+++ Input material +++

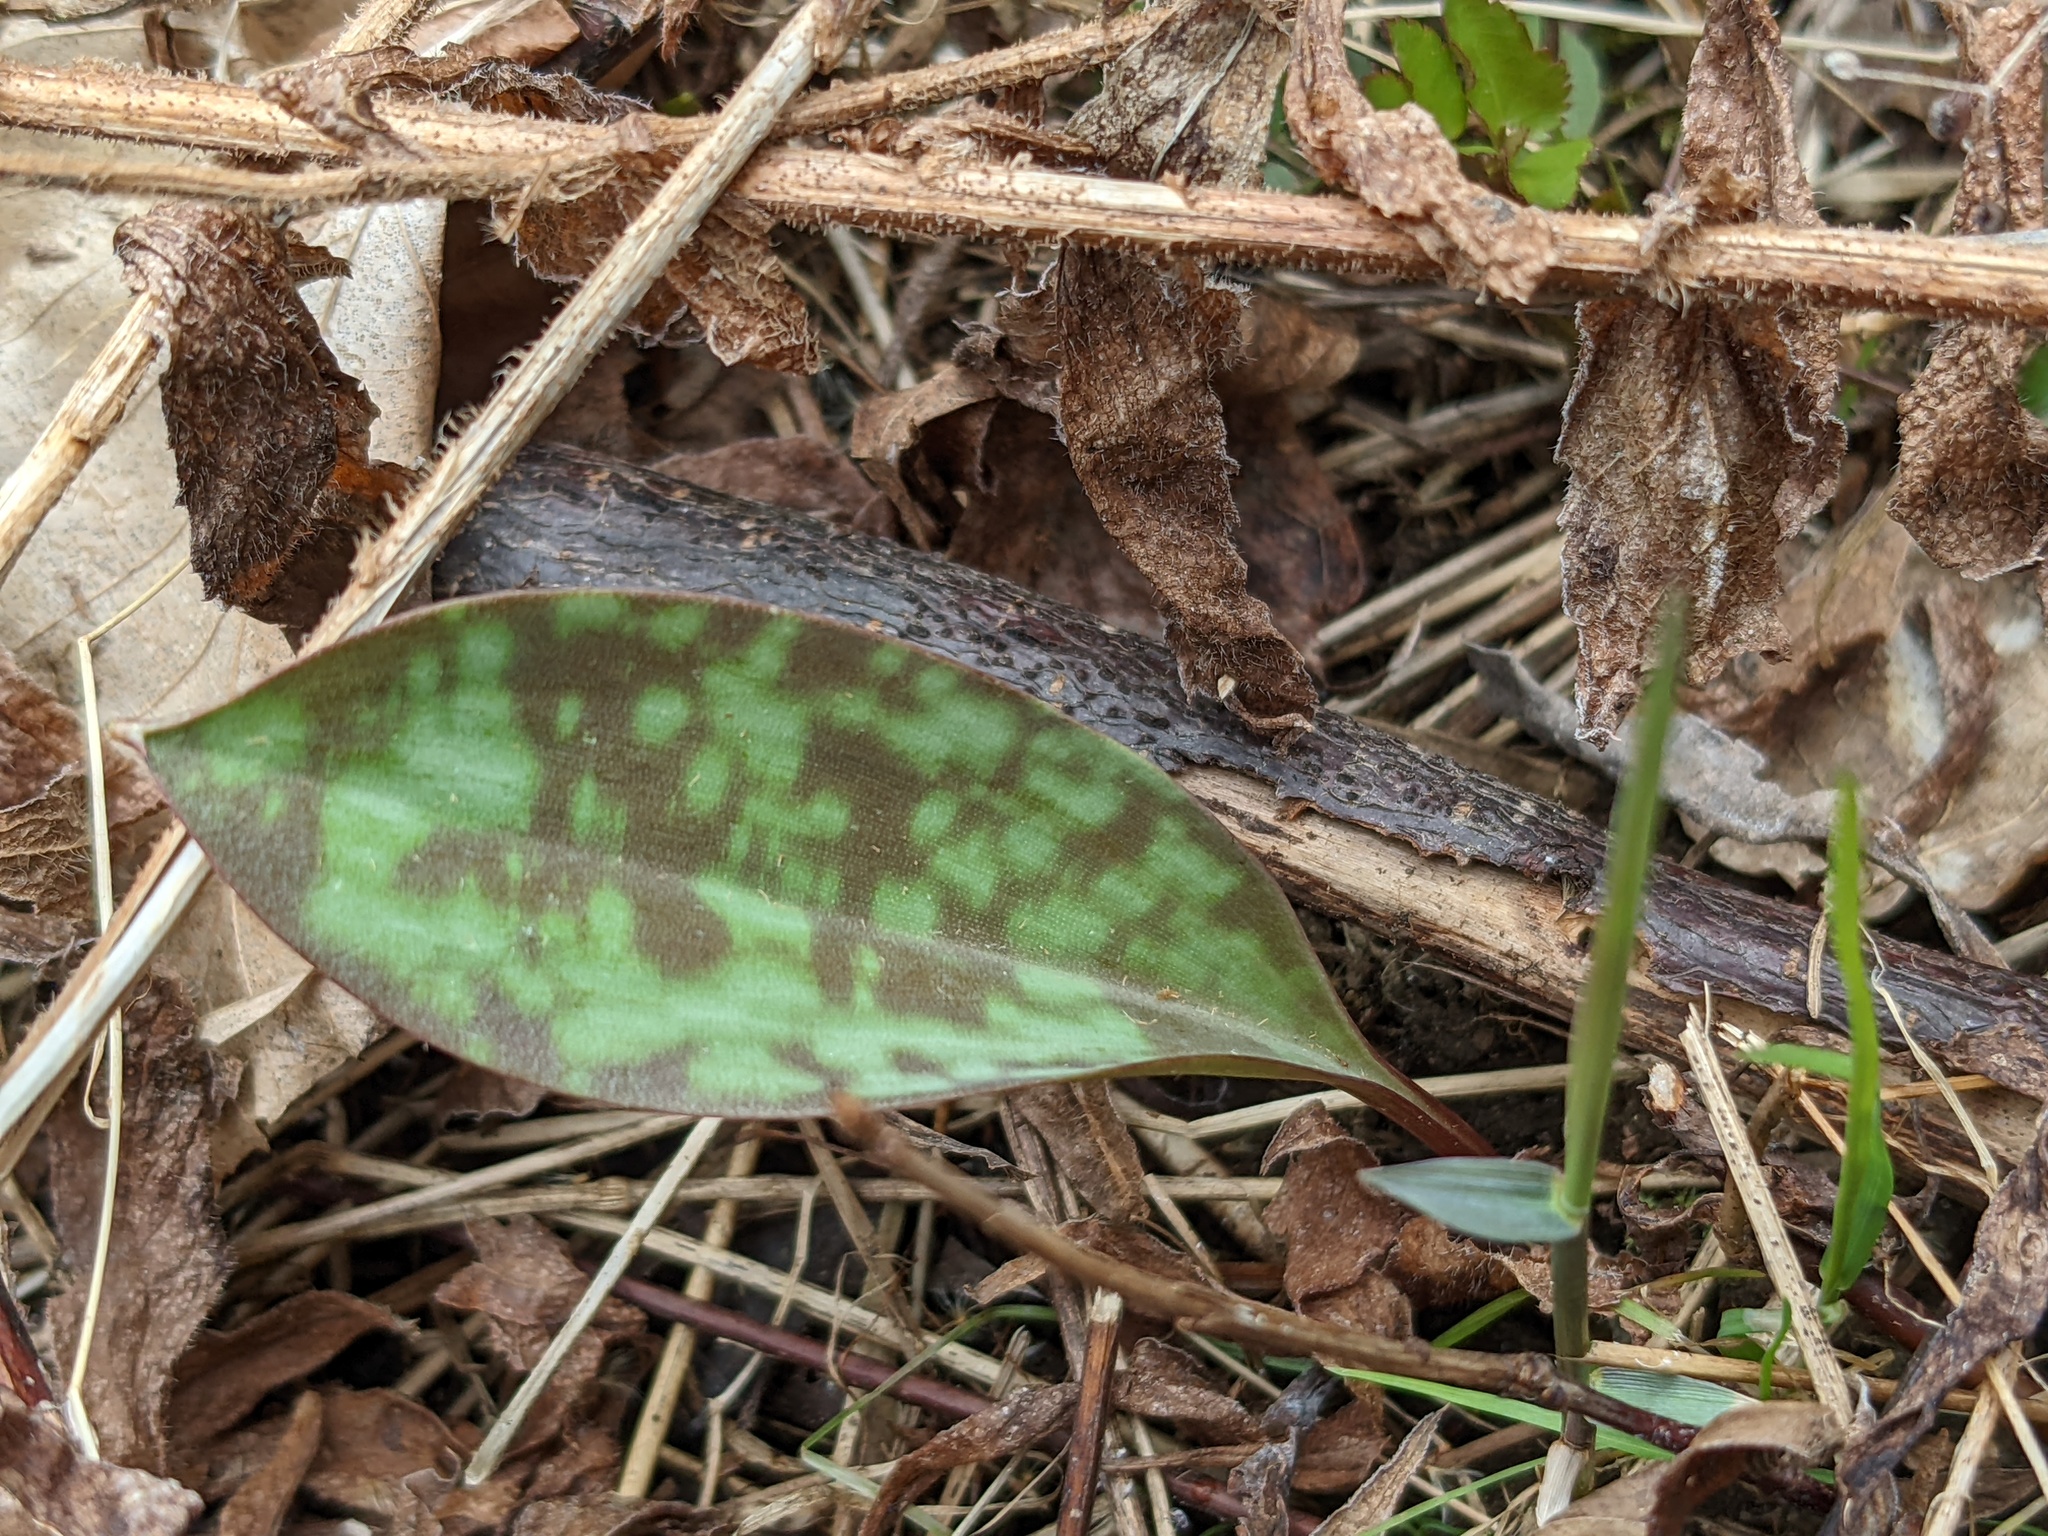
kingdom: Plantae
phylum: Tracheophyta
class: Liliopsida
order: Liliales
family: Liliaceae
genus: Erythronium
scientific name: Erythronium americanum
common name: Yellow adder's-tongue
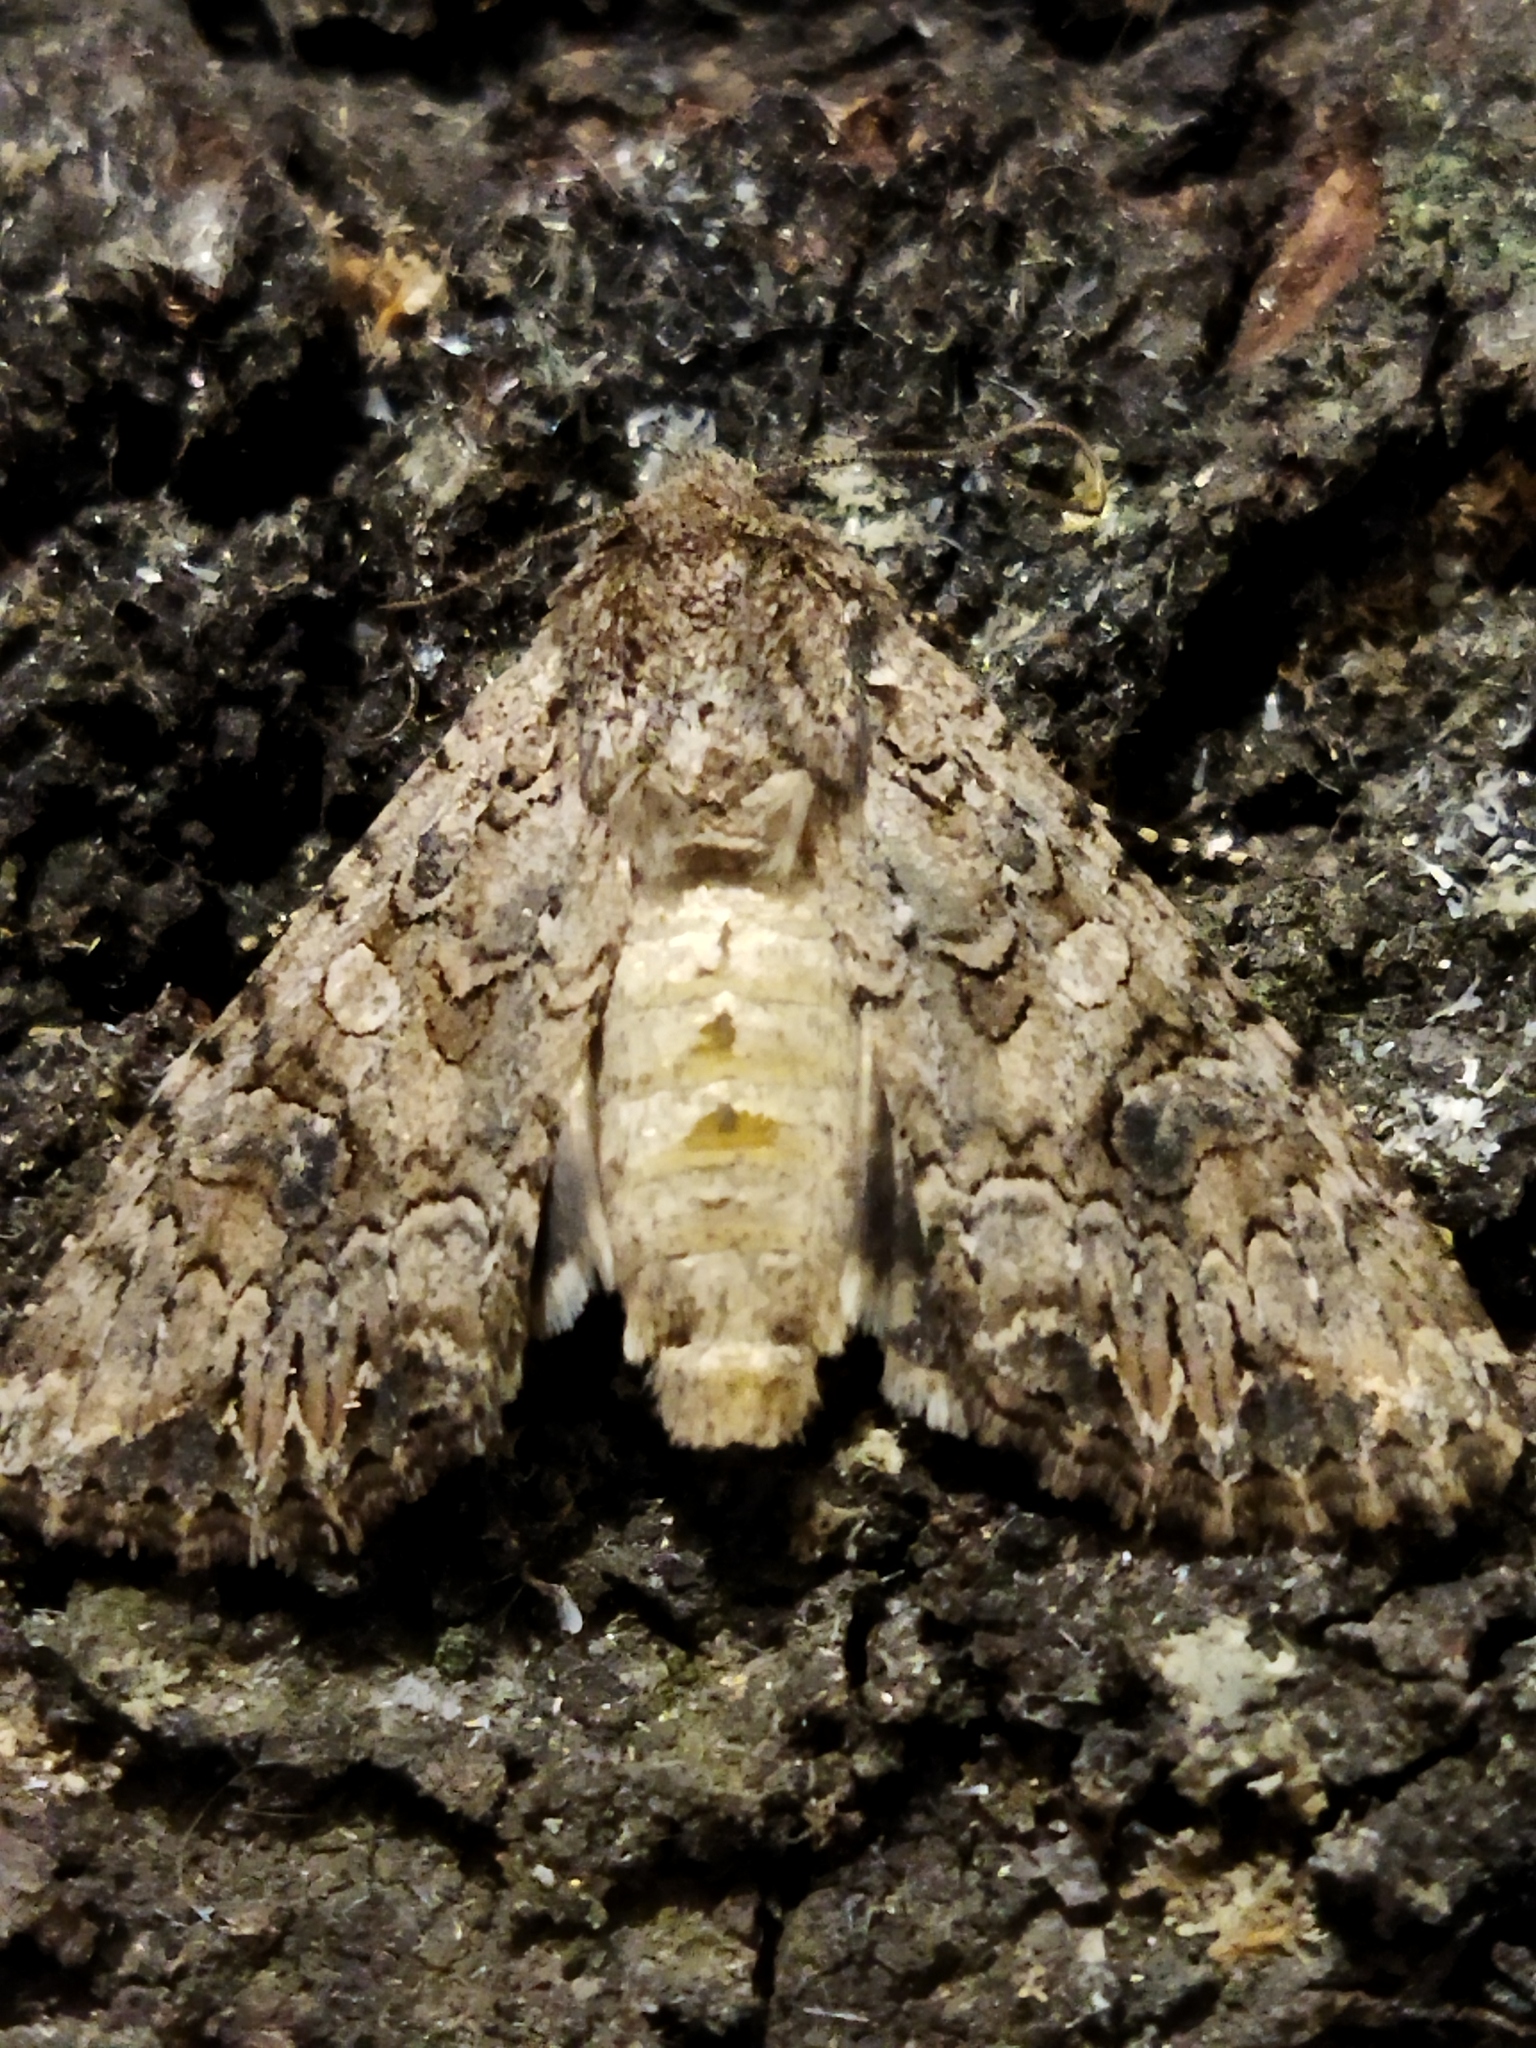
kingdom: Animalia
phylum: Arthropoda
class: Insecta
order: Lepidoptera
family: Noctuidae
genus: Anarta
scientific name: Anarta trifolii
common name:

+++

▶ Task instructions
Could you lay out every line of the data above as a JSON list of strings, one string per line, with blank lines skipped and the pictures left out?

▶ Exercise solution
[
  "kingdom: Plantae",
  "phylum: Tracheophyta",
  "class: Liliopsida",
  "order: Liliales",
  "family: Liliaceae",
  "genus: Erythronium",
  "scientific name: Erythronium americanum",
  "common name: Yellow adder's-tongue",
  "kingdom: Animalia",
  "phylum: Arthropoda",
  "class: Insecta",
  "order: Lepidoptera",
  "family: Noctuidae",
  "genus: Anarta",
  "scientific name: Anarta trifolii",
  "common name:"
]